(Prompt): Copy the entries that follow, exactly and completely.

(Given entries):
○ ○ ○ ○ ○

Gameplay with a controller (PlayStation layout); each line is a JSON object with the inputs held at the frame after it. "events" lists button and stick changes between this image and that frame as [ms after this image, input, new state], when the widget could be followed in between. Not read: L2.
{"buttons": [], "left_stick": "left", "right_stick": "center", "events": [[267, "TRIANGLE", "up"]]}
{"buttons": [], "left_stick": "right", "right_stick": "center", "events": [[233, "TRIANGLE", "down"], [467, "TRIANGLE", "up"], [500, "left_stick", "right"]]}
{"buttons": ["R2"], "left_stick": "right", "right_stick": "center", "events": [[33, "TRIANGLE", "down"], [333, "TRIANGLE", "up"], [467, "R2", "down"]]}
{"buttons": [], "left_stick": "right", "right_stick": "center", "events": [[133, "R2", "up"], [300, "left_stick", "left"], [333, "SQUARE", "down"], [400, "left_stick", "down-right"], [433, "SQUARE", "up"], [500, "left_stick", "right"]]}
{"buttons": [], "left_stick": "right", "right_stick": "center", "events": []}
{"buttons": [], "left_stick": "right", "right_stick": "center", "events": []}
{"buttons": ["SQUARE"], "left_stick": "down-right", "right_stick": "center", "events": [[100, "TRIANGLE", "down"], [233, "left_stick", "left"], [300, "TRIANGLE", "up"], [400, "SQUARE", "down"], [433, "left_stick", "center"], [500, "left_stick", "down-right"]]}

○ ○ ○ ○ ○

(Solution for this task):
Gameplay with a controller (PlayStation layout); each line is a JSON object with the inputs held at the frame after it. "events" lists button and stick changes between this image and that frame as [ms after this image, input, new state], when the widget could be followed in between. Not read: L2.
{"buttons": [], "left_stick": "left", "right_stick": "center", "events": [[267, "TRIANGLE", "up"]]}
{"buttons": [], "left_stick": "right", "right_stick": "center", "events": [[233, "TRIANGLE", "down"], [467, "TRIANGLE", "up"], [500, "left_stick", "right"]]}
{"buttons": ["R2"], "left_stick": "right", "right_stick": "center", "events": [[33, "TRIANGLE", "down"], [333, "TRIANGLE", "up"], [467, "R2", "down"]]}
{"buttons": [], "left_stick": "right", "right_stick": "center", "events": [[133, "R2", "up"], [300, "left_stick", "left"], [333, "SQUARE", "down"], [400, "left_stick", "down-right"], [433, "SQUARE", "up"], [500, "left_stick", "right"]]}
{"buttons": [], "left_stick": "right", "right_stick": "center", "events": []}
{"buttons": [], "left_stick": "right", "right_stick": "center", "events": []}
{"buttons": ["SQUARE"], "left_stick": "down-right", "right_stick": "center", "events": [[100, "TRIANGLE", "down"], [233, "left_stick", "left"], [300, "TRIANGLE", "up"], [400, "SQUARE", "down"], [433, "left_stick", "center"], [500, "left_stick", "down-right"]]}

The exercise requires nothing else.